(Stored data entries)
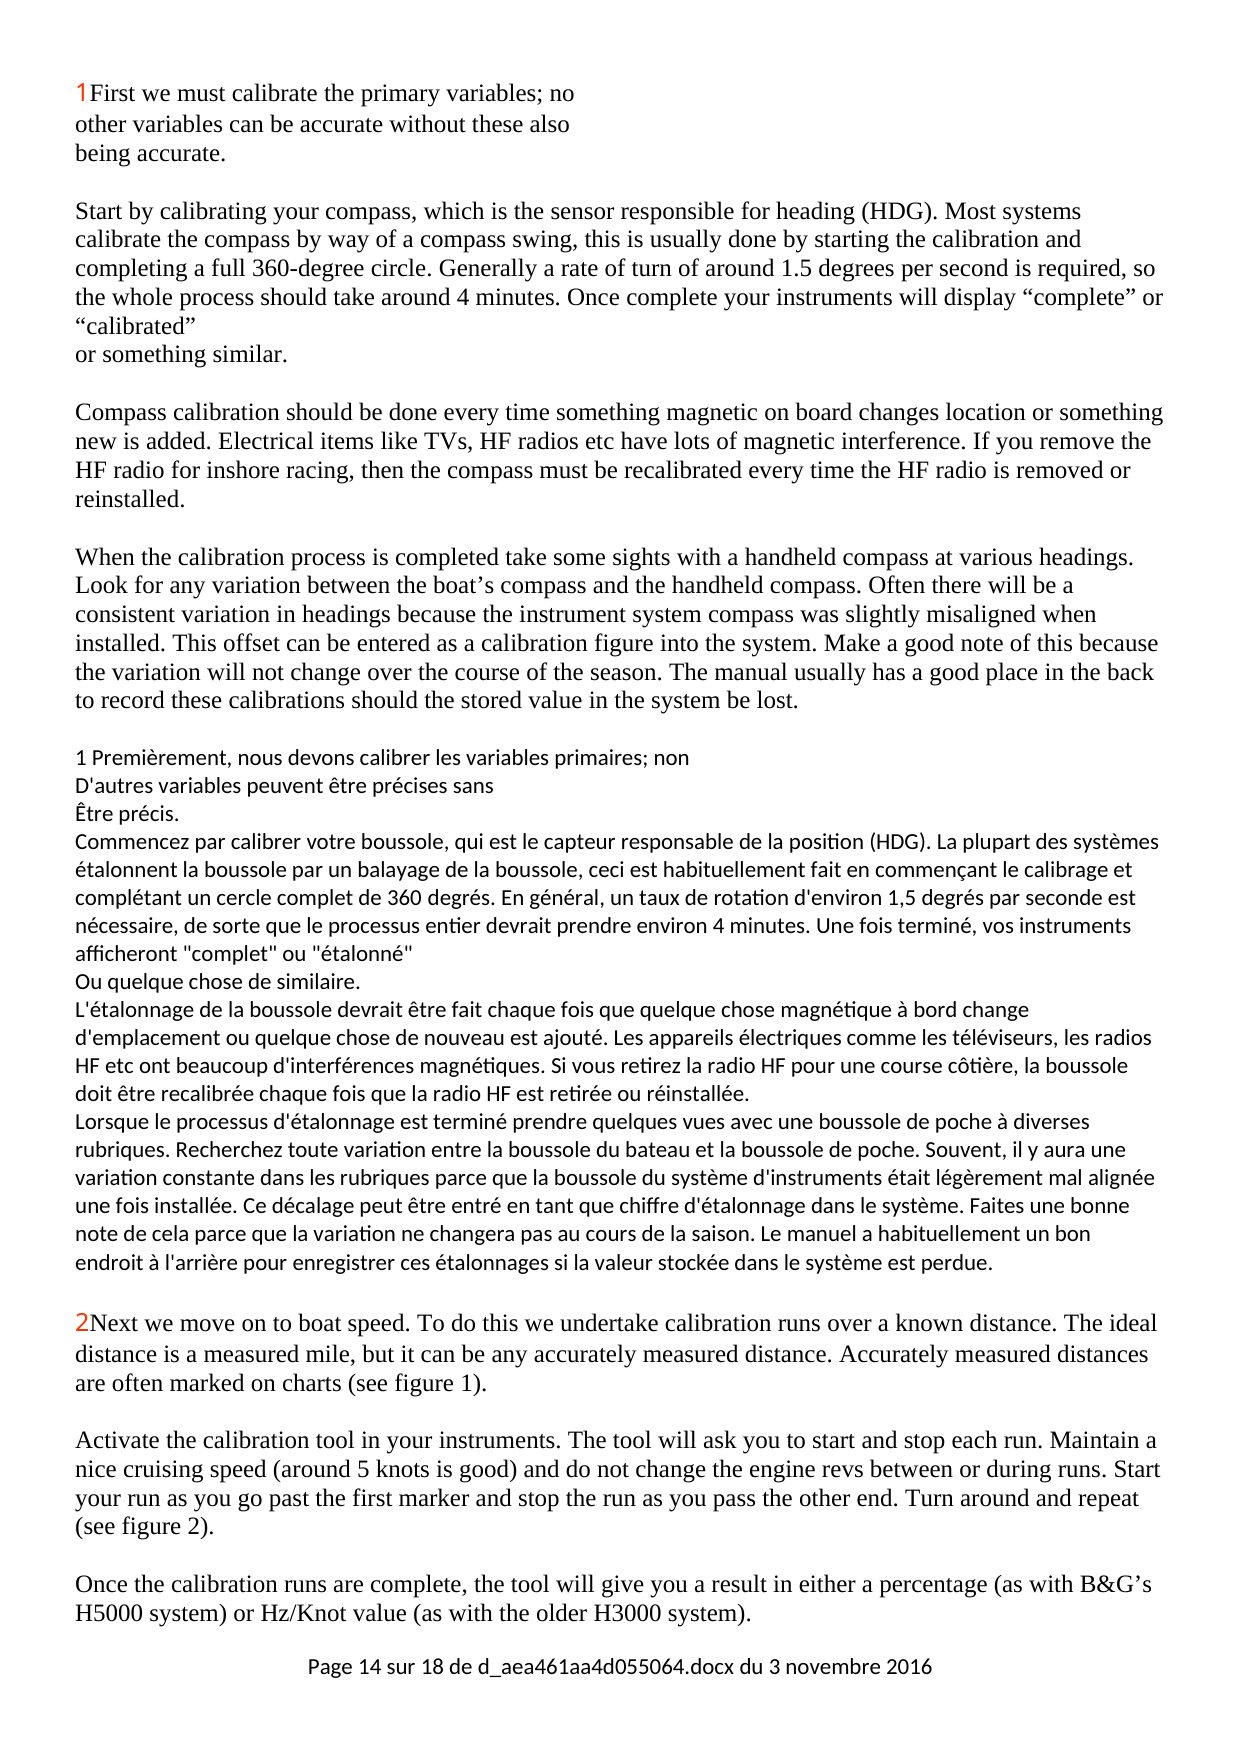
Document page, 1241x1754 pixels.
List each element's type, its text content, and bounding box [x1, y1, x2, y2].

text Activate the calibration tool in your instruments. The tool will ask you to start and stop each run. Maintain a nice cruising speed (around 5 knots is good) and do not change the engine revs between or during runs. Start your run as you go past the first marker and stop the run as you pass the other end. Turn around and repeat (see figure 2). [75, 1425, 1165, 1540]
text 1 Premièrement, nous devons calibrer les variables primaires; non D'autres variables peuvent être précises sans Être précis. Commencez par calibrer votre boussole, qui est le capteur responsable de la position (HDG). La plupart des systèmes étalonnent la boussole par un balayage de la boussole, ceci est habituellement fait en commençant le calibrage et complétant un cercle complet de 360 ​​degrés. En général, un taux de rotation d'environ 1,5 degrés par seconde est nécessaire, de sorte que le processus entier devrait prendre environ 4 minutes. Une fois terminé, vos instruments afficheront "complet" ou "étalonné" Ou quelque chose de similaire. L'étalonnage de la boussole devrait être fait chaque fois que quelque chose magnétique à bord change d'emplacement ou quelque chose de nouveau est ajouté. Les appareils électriques comme les téléviseurs, les radios HF etc ont beaucoup d'interférences magnétiques. Si vous retirez la radio HF pour une course côtière, la boussole doit être recalibrée chaque fois que la radio HF est retirée ou réinstallée. Lorsque le processus d'étalonnage est terminé prendre quelques vues avec une boussole de poche à diverses rubriques. Recherchez toute variation entre la boussole du bateau et la boussole de poche. Souvent, il y aura une variation constante dans les rubriques parce que la boussole du système d'instruments était légèrement mal alignée une fois installée. Ce décalage peut être entré en tant que chiffre d'étalonnage dans le système. Faites une bonne note de cela parce que la variation ne changera pas au cours de la saison. Le manuel a habituellement un bon endroit à l'arrière pour enregistrer ces étalonnages si la valeur stockée dans le système est perdue. [75, 743, 1165, 1276]
text Compass calibration should be done every time something magnetic on board changes location or something new is added. Electrical items like TVs, HF radios etc have lots of magnetic interference. If you remove the HF radio for inshore racing, then the compass must be recalibrated every time the HF radio is removed or reinstalled. [75, 397, 1165, 512]
text When the calibration process is completed take some sights with a handheld compass at various headings. Look for any variation between the boat’s compass and the handheld compass. Often there will be a consistent variation in headings because the instrument system compass was slightly misaligned when installed. This offset can be entered as a calibration figure into the system. Make a good note of this because the variation will not change over the course of the season. The manual usually has a good place in the back to record these calibrations should the stored value in the system be lost. [75, 542, 1165, 714]
text 1First we must calibrate the primary variables; no other variables can be accurate without these also being accurate. [75, 75, 1165, 167]
text Once the calibration runs are complete, the tool will give you a result in either a percentage (as with B&G’s H5000 system) or Hz/Knot value (as with the older H3000 system). [75, 1569, 1165, 1627]
text Start by calibrating your compass, which is the sensor responsible for heading (HDG). Most systems calibrate the compass by way of a compass swing, this is usually done by starting the calibration and completing a full 360-degree circle. Generally a rate of turn of around 1.5 degrees per second is required, so the whole process should take around 4 minutes. Once complete your instruments will display “complete” or “calibrated” or something similar. [75, 196, 1165, 368]
text 2Next we move on to boat speed. To do this we undertake calibration runs over a known distance. The ideal distance is a measured mile, but it can be any accurately measured distance. Accurately measured distances are often marked on charts (see figure 1). [75, 1305, 1165, 1396]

→ Action item: Every line above should be copied exactly; do not carry over the pictures.

→ Answer space:
Document page, 1241x1754 pixels.
List each element's type, its text content, and bounding box [x1, y1, x2, y2].

text Activate the calibration tool in your instruments. The tool will ask you to start and stop each run. Maintain a nice cruising speed (around 5 knots is good) and do not change the engine revs between or during runs. Start your run as you go past the first marker and stop the run as you pass the other end. Turn around and repeat (see figure 2). [75, 1425, 1165, 1540]
text 1 Premièrement, nous devons calibrer les variables primaires; non D'autres variables peuvent être précises sans Être précis. Commencez par calibrer votre boussole, qui est le capteur responsable de la position (HDG). La plupart des systèmes étalonnent la boussole par un balayage de la boussole, ceci est habituellement fait en commençant le calibrage et complétant un cercle complet de 360 ​​degrés. En général, un taux de rotation d'environ 1,5 degrés par seconde est nécessaire, de sorte que le processus entier devrait prendre environ 4 minutes. Une fois terminé, vos instruments afficheront "complet" ou "étalonné" Ou quelque chose de similaire. L'étalonnage de la boussole devrait être fait chaque fois que quelque chose magnétique à bord change d'emplacement ou quelque chose de nouveau est ajouté. Les appareils électriques comme les téléviseurs, les radios HF etc ont beaucoup d'interférences magnétiques. Si vous retirez la radio HF pour une course côtière, la boussole doit être recalibrée chaque fois que la radio HF est retirée ou réinstallée. Lorsque le processus d'étalonnage est terminé prendre quelques vues avec une boussole de poche à diverses rubriques. Recherchez toute variation entre la boussole du bateau et la boussole de poche. Souvent, il y aura une variation constante dans les rubriques parce que la boussole du système d'instruments était légèrement mal alignée une fois installée. Ce décalage peut être entré en tant que chiffre d'étalonnage dans le système. Faites une bonne note de cela parce que la variation ne changera pas au cours de la saison. Le manuel a habituellement un bon endroit à l'arrière pour enregistrer ces étalonnages si la valeur stockée dans le système est perdue. [75, 743, 1165, 1276]
text Compass calibration should be done every time something magnetic on board changes location or something new is added. Electrical items like TVs, HF radios etc have lots of magnetic interference. If you remove the HF radio for inshore racing, then the compass must be recalibrated every time the HF radio is removed or reinstalled. [75, 397, 1165, 512]
text When the calibration process is completed take some sights with a handheld compass at various headings. Look for any variation between the boat’s compass and the handheld compass. Often there will be a consistent variation in headings because the instrument system compass was slightly misaligned when installed. This offset can be entered as a calibration figure into the system. Make a good note of this because the variation will not change over the course of the season. The manual usually has a good place in the back to record these calibrations should the stored value in the system be lost. [75, 542, 1165, 714]
text 1First we must calibrate the primary variables; no other variables can be accurate without these also being accurate. [75, 75, 1165, 167]
text Once the calibration runs are complete, the tool will give you a result in either a percentage (as with B&G’s H5000 system) or Hz/Knot value (as with the older H3000 system). [75, 1569, 1165, 1627]
text Start by calibrating your compass, which is the sensor responsible for heading (HDG). Most systems calibrate the compass by way of a compass swing, this is usually done by starting the calibration and completing a full 360-degree circle. Generally a rate of turn of around 1.5 degrees per second is required, so the whole process should take around 4 minutes. Once complete your instruments will display “complete” or “calibrated” or something similar. [75, 196, 1165, 368]
text 2Next we move on to boat speed. To do this we undertake calibration runs over a known distance. The ideal distance is a measured mile, but it can be any accurately measured distance. Accurately measured distances are often marked on charts (see figure 1). [75, 1305, 1165, 1396]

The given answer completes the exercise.